Driving the news: Johnny Mercil, a lieutenant who has worked in patrol and on the community response team, said that officers are trained to use the "least amount of force necessary" to subdue a suspect, and that a knee on the neck would not be authorized against a suspect who is "under control and handcuffed."
Why it matters: The testimony challenges the defense's argument that Chauvin's actions were necessary in order to subdue George Floyd, and comes one day after MPD chief Medaria Arradondo testified that Chauvin "absolutely" violated department policy when he kneeled on Floyd's neck for over nine minutes.
What he's saying: Mercil testified that active or "assaultive" aggression by a suspect may require up to and including deadly force for "life-saving purposes," but that as levels of resistance decrease — especially once a subject is in handcuffs — officers "should deescalate use of force."
- When shown a photo of Chauvin with his knee on Floyd's neck, Mercil said the position is not and has never been an MPD-trained neck restraint. "We don't train" officers to use legs in neck restraint, Mercil testified, adding that this kind of restraint should involve the inner thigh, not the knee.
- Mercil explained that a neck restraint would not be authorized for a subject who is under control and handcuffed, especially since the neck, head and sternum are more prone to injury than other parts of the body. "It’s very important to be careful" with people, he noted.
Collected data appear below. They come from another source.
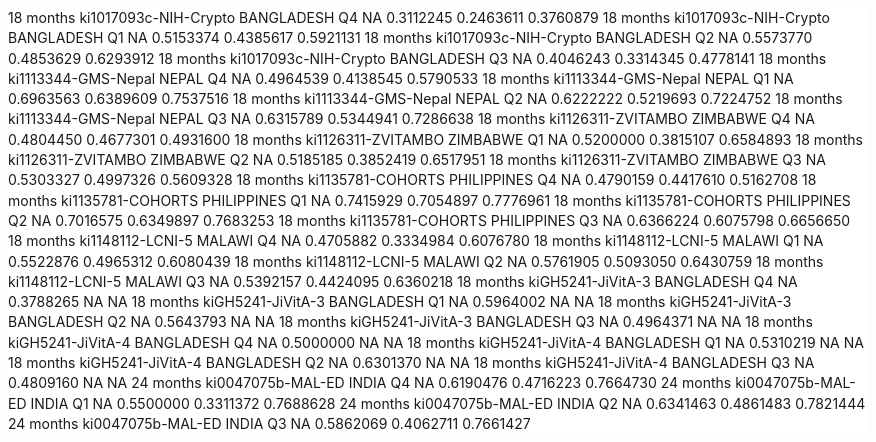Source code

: 18 months   ki1017093c-NIH-Crypto     BANGLADESH     Q4                   NA                0.3112245   0.2463611   0.3760879
18 months   ki1017093c-NIH-Crypto     BANGLADESH     Q1                   NA                0.5153374   0.4385617   0.5921131
18 months   ki1017093c-NIH-Crypto     BANGLADESH     Q2                   NA                0.5573770   0.4853629   0.6293912
18 months   ki1017093c-NIH-Crypto     BANGLADESH     Q3                   NA                0.4046243   0.3314345   0.4778141
18 months   ki1113344-GMS-Nepal       NEPAL          Q4                   NA                0.4964539   0.4138545   0.5790533
18 months   ki1113344-GMS-Nepal       NEPAL          Q1                   NA                0.6963563   0.6389609   0.7537516
18 months   ki1113344-GMS-Nepal       NEPAL          Q2                   NA                0.6222222   0.5219693   0.7224752
18 months   ki1113344-GMS-Nepal       NEPAL          Q3                   NA                0.6315789   0.5344941   0.7286638
18 months   ki1126311-ZVITAMBO        ZIMBABWE       Q4                   NA                0.4804450   0.4677301   0.4931600
18 months   ki1126311-ZVITAMBO        ZIMBABWE       Q1                   NA                0.5200000   0.3815107   0.6584893
18 months   ki1126311-ZVITAMBO        ZIMBABWE       Q2                   NA                0.5185185   0.3852419   0.6517951
18 months   ki1126311-ZVITAMBO        ZIMBABWE       Q3                   NA                0.5303327   0.4997326   0.5609328
18 months   ki1135781-COHORTS         PHILIPPINES    Q4                   NA                0.4790159   0.4417610   0.5162708
18 months   ki1135781-COHORTS         PHILIPPINES    Q1                   NA                0.7415929   0.7054897   0.7776961
18 months   ki1135781-COHORTS         PHILIPPINES    Q2                   NA                0.7016575   0.6349897   0.7683253
18 months   ki1135781-COHORTS         PHILIPPINES    Q3                   NA                0.6366224   0.6075798   0.6656650
18 months   ki1148112-LCNI-5          MALAWI         Q4                   NA                0.4705882   0.3334984   0.6076780
18 months   ki1148112-LCNI-5          MALAWI         Q1                   NA                0.5522876   0.4965312   0.6080439
18 months   ki1148112-LCNI-5          MALAWI         Q2                   NA                0.5761905   0.5093050   0.6430759
18 months   ki1148112-LCNI-5          MALAWI         Q3                   NA                0.5392157   0.4424095   0.6360218
18 months   kiGH5241-JiVitA-3         BANGLADESH     Q4                   NA                0.3788265          NA          NA
18 months   kiGH5241-JiVitA-3         BANGLADESH     Q1                   NA                0.5964002          NA          NA
18 months   kiGH5241-JiVitA-3         BANGLADESH     Q2                   NA                0.5643793          NA          NA
18 months   kiGH5241-JiVitA-3         BANGLADESH     Q3                   NA                0.4964371          NA          NA
18 months   kiGH5241-JiVitA-4         BANGLADESH     Q4                   NA                0.5000000          NA          NA
18 months   kiGH5241-JiVitA-4         BANGLADESH     Q1                   NA                0.5310219          NA          NA
18 months   kiGH5241-JiVitA-4         BANGLADESH     Q2                   NA                0.6301370          NA          NA
18 months   kiGH5241-JiVitA-4         BANGLADESH     Q3                   NA                0.4809160          NA          NA
24 months   ki0047075b-MAL-ED         INDIA          Q4                   NA                0.6190476   0.4716223   0.7664730
24 months   ki0047075b-MAL-ED         INDIA          Q1                   NA                0.5500000   0.3311372   0.7688628
24 months   ki0047075b-MAL-ED         INDIA          Q2                   NA                0.6341463   0.4861483   0.7821444
24 months   ki0047075b-MAL-ED         INDIA          Q3                   NA                0.5862069   0.4062711   0.7661427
The big picture: Previous testimony and footage showed that Chauvin continued to kneel on Floyd's neck even after he was handcuffed and said "I can't breathe" over 20 times.
- Though law enforcement officers have testified that handcuffing people or using force is fairly common for patrol officers, all of those who have appeared at the trial so far have emphasized the importance of using "reasonable" force.
- Mercil said Chauvin received training on proportional use of force as recently as 2018. Minnesota banned chokehold and neck restraints after Floyd's death.